I feel bad for being so annoyed with him, Dardeh thought.
Dardeh tried to pay attention to Ralof and his sister and brother-in-law but his mind kept roiling and he kept pacing back and forth behind all of them. I don’t want to be involved with Jarls and wars, he told himself. They bring out the worst in people, including me. He thought again of the first soldier he had killed, and his stomach turned. I killed good men today. Not bandits, but good, caring, honest men doing what they thought was their duty. I never wanted to do that, not ever. That’s why I didn’t join the damned war. All I ever wanted to do was mine the mine and look after Ma. There are families who have lost someone special, today, because of me. Look what it’s made of me.
Gerdur asked “…and Ulfric?”
Ralof laughed and told her that Ulfric would be fine. I wonder, Dardeh thought, forcibly pulling himself back to the present. He had said “we’ll follow when we can” and had then shown up in the keep’s courtyard by himself. He grinned. I’ll bet old Ralof here knows exactly which direction Ulfric went, and the fewer people who shared that knowledge, the better.
Gerdur offered Dardeh the key to their home.
“Stay as long as you like,” she said. “But please, the Jarl of Whiterun needs to know about this. If you can get to him and let him know I’d be grateful.”
Dardeh didn’t quite know what to say. That dragon, if it had been headed to Whiterun, could have been there, eaten the whole city, and returned by now, as fast as it was. Whatever damage it was going to do must have been done. Still, he nodded.
“Of course. I was heading to Whiterun anyway, truthfully. I’m looking for someone…” and for what felt like the thousandth time, he began describing what he knew of his sister, not really expecting an answer.
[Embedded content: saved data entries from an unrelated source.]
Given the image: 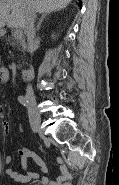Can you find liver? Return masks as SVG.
Masks as SVG:
<instances>
[{"instance_id":"liver-1","label":"liver","mask_w":119,"mask_h":185,"mask_svg":"<svg viewBox=\"0 0 119 185\" xmlns=\"http://www.w3.org/2000/svg\"><path fill=\"white\" fill-rule=\"evenodd\" d=\"M71 0H0V28H23L27 8L37 13L64 9ZM11 12V14H10Z\"/></svg>"}]
</instances>
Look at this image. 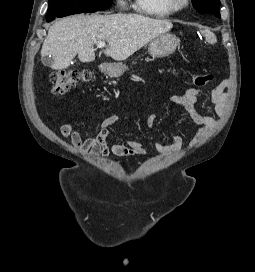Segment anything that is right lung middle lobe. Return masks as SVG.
Listing matches in <instances>:
<instances>
[{
    "label": "right lung middle lobe",
    "instance_id": "dd1d6c3e",
    "mask_svg": "<svg viewBox=\"0 0 255 272\" xmlns=\"http://www.w3.org/2000/svg\"><path fill=\"white\" fill-rule=\"evenodd\" d=\"M112 0H51L46 19L108 9Z\"/></svg>",
    "mask_w": 255,
    "mask_h": 272
}]
</instances>
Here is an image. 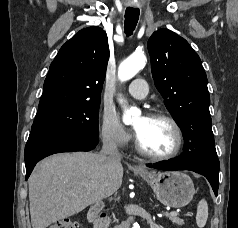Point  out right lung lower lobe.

“I haven’t seen anyone like that,” Gerdur said. “But ask in Whiterun. It’s a much larger place and most everyone ends up there sooner or later, if they’re travelling.”
He stood and stretched. “Thanks, Gerdur. I need to make myself some armor so I don’t stick out like a sore thumb and then…” And then I need to get back to Helgen and get those swords. “Then I’ll go to Whiterun.”